Later in this tutorial, we use an important trigonometric identity to help us solve the integral of the function sin²(3x). Your first thought might be to approach this problem with integration by parts, by writing...

∫sin²(3x)dx = ∫sin(3x)sin(3x)dx

Proceeding with I.B.P., we can let u = sin(3x) and dv = sin(3x)dx, and thus du = 3cos(3x)dx and v = -cos(3x)/3. So...

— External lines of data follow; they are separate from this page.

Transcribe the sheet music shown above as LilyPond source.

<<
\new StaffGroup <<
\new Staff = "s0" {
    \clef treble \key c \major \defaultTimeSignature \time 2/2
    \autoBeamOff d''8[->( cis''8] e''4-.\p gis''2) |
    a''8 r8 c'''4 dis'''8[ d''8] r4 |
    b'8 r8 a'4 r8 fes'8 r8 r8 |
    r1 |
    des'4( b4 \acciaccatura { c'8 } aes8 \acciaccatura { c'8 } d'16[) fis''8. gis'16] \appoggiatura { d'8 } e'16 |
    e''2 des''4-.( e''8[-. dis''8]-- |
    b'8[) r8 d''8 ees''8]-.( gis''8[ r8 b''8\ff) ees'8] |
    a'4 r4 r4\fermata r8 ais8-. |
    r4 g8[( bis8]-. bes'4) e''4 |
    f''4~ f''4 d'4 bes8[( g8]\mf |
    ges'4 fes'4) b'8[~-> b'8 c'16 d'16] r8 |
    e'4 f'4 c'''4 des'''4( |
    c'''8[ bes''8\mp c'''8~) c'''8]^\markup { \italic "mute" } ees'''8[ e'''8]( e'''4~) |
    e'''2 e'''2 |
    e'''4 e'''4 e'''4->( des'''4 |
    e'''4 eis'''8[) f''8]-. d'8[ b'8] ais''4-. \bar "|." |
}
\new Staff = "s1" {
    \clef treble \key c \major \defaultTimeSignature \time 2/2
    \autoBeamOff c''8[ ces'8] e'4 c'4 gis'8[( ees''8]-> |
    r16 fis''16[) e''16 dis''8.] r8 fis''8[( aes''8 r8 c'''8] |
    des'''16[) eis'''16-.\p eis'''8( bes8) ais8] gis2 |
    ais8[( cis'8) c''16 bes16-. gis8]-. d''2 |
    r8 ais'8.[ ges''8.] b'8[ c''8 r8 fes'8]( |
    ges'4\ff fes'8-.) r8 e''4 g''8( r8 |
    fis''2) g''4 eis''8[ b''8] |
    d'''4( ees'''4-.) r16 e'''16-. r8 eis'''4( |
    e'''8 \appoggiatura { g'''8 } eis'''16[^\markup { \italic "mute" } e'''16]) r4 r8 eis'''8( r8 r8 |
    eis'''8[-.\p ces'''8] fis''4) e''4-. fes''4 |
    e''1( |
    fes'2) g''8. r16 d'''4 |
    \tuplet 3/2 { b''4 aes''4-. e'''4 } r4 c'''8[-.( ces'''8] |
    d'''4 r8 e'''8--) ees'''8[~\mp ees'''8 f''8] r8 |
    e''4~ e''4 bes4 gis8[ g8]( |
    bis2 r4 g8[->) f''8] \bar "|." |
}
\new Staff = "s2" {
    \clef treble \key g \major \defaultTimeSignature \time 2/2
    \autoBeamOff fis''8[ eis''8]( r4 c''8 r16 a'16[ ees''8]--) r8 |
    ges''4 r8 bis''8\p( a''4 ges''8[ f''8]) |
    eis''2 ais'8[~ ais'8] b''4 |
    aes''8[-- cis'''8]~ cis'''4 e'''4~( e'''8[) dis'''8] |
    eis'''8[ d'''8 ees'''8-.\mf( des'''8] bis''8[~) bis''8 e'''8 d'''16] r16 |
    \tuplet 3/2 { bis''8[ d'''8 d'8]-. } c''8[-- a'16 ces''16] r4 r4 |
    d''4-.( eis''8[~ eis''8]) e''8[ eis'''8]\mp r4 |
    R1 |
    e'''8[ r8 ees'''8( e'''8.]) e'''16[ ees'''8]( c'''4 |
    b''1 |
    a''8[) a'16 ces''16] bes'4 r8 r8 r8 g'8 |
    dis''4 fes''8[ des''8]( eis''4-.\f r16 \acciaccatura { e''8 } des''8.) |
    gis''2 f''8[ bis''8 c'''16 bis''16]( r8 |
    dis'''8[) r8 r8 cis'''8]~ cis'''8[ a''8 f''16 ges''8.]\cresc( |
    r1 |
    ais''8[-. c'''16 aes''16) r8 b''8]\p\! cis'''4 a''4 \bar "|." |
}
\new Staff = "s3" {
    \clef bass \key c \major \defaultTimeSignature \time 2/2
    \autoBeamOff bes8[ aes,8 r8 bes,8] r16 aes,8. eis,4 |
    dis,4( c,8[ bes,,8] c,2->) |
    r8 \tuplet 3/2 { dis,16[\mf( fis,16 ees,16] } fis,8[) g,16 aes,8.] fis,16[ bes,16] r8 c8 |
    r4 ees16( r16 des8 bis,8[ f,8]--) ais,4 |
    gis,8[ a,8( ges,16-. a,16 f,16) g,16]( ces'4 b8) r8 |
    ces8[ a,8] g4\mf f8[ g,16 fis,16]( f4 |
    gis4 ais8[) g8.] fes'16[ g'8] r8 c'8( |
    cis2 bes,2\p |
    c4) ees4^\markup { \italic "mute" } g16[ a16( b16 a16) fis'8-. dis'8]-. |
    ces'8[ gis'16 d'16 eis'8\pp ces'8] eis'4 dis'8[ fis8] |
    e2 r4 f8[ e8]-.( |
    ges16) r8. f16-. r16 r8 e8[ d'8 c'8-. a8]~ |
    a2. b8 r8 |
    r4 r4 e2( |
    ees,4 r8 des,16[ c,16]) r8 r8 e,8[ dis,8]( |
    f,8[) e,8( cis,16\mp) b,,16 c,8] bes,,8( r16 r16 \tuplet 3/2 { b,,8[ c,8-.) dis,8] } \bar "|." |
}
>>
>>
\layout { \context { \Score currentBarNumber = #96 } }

∫sin²(3x)dx = sin(3x)cos(3x)/3 - ∫-cos(3x)∙3cos(3x)/3dx = sin(3x)cos(3x)/3 + ∫cos²(3x)dx

Now, if we proceed in the same fashion with the integral of cos²(3x), we will end up with...

∫sin²(3x)dx = ∫sin²(3x)dx

Well, while this result is true, it not very useful. It is a trivial solution.

However, if we are smart enough to realise that cos²(3x) = 1 - sin²(3x), then the result becomes...

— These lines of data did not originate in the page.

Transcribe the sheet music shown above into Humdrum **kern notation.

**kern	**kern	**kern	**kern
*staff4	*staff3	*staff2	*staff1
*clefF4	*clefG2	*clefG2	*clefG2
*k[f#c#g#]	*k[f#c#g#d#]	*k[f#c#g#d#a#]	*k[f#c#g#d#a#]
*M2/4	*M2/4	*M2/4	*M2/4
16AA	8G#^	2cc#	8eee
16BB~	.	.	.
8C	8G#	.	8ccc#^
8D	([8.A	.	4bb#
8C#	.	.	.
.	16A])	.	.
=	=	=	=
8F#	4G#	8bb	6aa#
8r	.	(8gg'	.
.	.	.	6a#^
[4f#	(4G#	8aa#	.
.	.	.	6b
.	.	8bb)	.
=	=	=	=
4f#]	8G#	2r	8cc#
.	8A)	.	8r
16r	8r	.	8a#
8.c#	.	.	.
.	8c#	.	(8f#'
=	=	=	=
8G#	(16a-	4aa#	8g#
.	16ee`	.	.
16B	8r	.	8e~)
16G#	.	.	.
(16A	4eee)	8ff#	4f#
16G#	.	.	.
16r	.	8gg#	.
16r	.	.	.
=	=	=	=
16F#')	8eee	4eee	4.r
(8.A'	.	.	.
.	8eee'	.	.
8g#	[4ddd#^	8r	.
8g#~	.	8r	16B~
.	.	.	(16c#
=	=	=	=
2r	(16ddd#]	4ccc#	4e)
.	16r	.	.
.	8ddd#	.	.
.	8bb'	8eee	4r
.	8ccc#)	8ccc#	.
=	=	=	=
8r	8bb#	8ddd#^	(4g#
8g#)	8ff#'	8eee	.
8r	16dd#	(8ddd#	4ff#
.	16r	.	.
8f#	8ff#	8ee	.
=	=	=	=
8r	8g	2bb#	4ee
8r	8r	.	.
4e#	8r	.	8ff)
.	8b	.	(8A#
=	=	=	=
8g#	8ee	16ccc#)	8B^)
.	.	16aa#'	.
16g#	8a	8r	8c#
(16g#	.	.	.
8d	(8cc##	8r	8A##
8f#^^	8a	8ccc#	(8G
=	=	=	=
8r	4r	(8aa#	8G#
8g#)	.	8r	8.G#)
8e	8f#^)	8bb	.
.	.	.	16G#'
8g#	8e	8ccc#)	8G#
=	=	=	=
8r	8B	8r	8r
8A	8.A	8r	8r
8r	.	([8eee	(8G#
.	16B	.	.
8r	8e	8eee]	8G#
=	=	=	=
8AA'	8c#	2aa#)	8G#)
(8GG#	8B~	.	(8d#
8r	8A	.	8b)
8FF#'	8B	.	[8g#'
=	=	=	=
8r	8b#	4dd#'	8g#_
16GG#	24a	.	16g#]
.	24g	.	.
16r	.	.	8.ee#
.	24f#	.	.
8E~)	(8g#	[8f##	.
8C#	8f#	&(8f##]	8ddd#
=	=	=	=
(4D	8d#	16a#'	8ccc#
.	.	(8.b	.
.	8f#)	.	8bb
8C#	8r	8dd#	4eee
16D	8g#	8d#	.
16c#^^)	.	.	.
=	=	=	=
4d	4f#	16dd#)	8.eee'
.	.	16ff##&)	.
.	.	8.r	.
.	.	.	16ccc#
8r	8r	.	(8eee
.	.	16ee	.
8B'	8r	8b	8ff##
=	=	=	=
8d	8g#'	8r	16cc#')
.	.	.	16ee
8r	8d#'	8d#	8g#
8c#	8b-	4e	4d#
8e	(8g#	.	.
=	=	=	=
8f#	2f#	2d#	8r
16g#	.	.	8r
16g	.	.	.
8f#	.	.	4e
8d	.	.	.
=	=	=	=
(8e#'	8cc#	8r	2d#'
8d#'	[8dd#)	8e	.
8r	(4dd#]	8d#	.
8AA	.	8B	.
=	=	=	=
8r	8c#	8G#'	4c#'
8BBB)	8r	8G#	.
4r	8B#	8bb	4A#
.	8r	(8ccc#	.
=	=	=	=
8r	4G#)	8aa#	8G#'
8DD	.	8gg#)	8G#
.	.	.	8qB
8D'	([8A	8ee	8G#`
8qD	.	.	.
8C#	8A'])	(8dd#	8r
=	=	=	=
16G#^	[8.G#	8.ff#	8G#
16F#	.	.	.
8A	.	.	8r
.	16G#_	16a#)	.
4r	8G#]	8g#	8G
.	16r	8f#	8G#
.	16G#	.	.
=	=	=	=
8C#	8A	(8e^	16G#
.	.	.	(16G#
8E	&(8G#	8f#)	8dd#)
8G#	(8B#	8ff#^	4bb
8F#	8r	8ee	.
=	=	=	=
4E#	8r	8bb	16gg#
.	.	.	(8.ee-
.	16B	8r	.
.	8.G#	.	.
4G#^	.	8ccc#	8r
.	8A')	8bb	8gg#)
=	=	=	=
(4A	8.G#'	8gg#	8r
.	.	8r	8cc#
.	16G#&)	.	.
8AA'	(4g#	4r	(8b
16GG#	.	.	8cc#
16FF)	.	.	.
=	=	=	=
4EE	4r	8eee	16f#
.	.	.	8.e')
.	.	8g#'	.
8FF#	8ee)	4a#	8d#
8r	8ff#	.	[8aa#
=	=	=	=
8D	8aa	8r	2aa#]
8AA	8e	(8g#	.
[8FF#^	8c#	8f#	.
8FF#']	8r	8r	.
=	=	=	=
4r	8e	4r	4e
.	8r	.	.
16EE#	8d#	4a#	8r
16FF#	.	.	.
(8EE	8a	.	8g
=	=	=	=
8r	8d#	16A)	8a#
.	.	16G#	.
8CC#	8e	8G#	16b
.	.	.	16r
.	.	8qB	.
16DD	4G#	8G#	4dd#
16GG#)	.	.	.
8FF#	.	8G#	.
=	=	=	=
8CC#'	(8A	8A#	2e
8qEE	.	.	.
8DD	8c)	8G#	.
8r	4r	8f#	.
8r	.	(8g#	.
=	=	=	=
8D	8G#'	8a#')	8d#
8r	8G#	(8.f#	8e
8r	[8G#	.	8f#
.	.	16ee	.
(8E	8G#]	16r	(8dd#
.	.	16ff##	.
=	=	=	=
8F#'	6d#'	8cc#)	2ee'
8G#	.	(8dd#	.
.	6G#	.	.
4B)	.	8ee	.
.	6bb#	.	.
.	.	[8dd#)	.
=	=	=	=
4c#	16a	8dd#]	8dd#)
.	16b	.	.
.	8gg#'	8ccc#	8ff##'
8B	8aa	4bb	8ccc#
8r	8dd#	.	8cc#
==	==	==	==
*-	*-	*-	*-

∫sin²(3x)dx = sin(3x)cos(3x)/3 + ∫1 - sin²(3x)dx = sin(3x)cos(3x)/3 + ∫dx - ∫sin²(3x)dx

So now we have an integral of sin²(3x) on the right hand side that we can add to the left hand side. Thus we have...

2∫sin²(3x)dx = sin(3x)cos(3x)/3 + ∫dx = sin(3x)cos(3x)/3 + x + C

Now dividing both sides by 2...

∫sin²(3x)dx = sin(3x)cos(3x)/6 + x/2 + D (where D = C/2)

Finally, using the sum difference formula, we can use the product-sum identity to abbreviate sin(3x)cos(3x) to...

sin(3x)cos(3x) = sin(6x)/2

Therefore, the final solution is....

∫sin²(3x)dx = x/2 + sin(6x)/12 + D

So the above was one method of finding the solution. As you can see, it involved quite a few steps, so is there a shortcut? Yes, there is... and the trick lies in realizing that

sin²θ = [1 - cos(2θ)]/2

This is what's called a power reducing or a half angle formula. So now our integral can be rewritten as...

∫sin²(3x)dx = ∫[1 - cos(2∙3x)]/2 dx = (1/2)∫1 - cos(6x)dx

Which evaluates to...

∫sin²(3x)dx = x/2 + sin(6x)/12 + C